Sleeping Girl, 1964 by Roy Lichtenstein
Sleeping Girl is a remarkable drawing that belongs to Roy Lichtenstein's most celebrated series - his iconic portraits of women that he painted in the 1960s. Taken from the pages of romantic comic books, these women
helped to define the age of Pop art and reflected the artist's formal interest in both the nature of representation and the cultural dichotomy that exists between male and female stereotypes.
The transformation of mass-produced commercial images into the realm of Fine Art is unequivocally one of the most important principles of 20th century art practice, and Sleeping Girl is its crowning achievement.
Sleeping Girl is the highpoint of Lichtenstein's most acclaimed and sustained body of work, painted between 1961 and 1965, and stands out as the clear masterpiece among the single-figure, square-format paintings of
women from 1964, with a perfect harmony of size, composition and color.

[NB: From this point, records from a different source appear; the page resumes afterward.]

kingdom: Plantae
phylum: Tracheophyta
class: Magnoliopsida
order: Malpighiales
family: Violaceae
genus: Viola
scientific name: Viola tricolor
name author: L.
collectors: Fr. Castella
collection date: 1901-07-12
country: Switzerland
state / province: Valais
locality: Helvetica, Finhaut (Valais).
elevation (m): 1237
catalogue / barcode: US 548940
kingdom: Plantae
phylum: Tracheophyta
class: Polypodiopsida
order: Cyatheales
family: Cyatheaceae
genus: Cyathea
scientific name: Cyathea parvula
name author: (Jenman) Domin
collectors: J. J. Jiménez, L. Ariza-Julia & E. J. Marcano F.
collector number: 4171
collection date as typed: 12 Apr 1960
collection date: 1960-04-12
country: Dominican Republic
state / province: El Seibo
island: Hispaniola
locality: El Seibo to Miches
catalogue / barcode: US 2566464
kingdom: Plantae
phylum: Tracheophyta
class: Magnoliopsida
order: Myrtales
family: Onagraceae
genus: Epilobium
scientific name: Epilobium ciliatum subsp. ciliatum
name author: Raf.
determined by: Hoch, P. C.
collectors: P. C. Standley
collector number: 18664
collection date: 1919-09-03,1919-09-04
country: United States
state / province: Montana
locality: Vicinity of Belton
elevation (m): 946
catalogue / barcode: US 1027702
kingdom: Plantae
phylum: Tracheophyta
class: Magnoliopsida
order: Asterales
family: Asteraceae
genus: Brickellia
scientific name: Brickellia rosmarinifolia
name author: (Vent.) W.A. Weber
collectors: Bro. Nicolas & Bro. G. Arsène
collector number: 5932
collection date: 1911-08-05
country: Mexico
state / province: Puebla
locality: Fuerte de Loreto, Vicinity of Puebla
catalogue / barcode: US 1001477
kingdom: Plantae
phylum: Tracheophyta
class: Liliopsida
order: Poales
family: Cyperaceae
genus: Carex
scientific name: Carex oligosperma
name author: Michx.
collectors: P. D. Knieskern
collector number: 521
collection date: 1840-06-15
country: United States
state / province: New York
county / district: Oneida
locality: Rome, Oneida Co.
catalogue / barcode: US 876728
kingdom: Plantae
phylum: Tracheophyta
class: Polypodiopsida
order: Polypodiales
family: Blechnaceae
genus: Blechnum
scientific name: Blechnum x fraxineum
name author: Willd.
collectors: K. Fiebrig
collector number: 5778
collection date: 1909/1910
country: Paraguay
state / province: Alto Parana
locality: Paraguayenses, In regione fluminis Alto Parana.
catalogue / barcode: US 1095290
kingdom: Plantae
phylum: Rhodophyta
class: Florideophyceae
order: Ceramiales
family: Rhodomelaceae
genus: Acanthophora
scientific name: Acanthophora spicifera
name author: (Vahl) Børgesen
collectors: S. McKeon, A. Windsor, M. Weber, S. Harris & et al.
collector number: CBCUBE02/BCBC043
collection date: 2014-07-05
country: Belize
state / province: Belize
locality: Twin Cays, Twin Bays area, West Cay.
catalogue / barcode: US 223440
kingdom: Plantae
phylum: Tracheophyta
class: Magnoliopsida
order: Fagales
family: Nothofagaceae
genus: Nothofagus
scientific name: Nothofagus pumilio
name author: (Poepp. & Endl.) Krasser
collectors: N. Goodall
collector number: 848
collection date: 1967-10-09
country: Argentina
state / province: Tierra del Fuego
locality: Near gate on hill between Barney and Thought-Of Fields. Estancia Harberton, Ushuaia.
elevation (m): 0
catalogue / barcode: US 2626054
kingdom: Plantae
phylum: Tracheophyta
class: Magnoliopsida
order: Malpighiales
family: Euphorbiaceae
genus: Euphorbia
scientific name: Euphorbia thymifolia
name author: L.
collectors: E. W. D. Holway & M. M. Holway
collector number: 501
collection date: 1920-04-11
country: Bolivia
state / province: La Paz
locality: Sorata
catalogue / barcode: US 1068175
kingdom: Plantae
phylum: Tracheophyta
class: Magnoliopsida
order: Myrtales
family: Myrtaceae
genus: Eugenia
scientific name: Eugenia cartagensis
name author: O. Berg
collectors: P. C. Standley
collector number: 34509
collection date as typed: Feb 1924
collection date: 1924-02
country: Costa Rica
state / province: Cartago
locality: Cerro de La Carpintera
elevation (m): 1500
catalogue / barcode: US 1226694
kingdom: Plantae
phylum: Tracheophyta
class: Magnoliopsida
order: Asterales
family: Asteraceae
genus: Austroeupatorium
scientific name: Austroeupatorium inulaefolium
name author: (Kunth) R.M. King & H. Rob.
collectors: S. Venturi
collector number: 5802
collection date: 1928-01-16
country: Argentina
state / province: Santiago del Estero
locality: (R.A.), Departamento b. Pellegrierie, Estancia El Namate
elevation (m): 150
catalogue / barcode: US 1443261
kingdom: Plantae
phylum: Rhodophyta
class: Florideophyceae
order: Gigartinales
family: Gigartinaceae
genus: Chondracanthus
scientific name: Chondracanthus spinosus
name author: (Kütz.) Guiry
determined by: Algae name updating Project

From the Old Masters Vermeer, Caravaggio, Rembrandt to modern artists
Cezanne and Dali, the sleeping female muse has been celebrated in the visual arts and Lichtenstein's romantic cartoon paintings make
a compelling and dynamic contribution to that long tradition. Like Picasso, Lichtenstein was fascinated by women but in contrast to the modern master, works like Sleeping Girl are a vehicle for his innovation and
contribution to 20th century art history, rather than homage to specific women.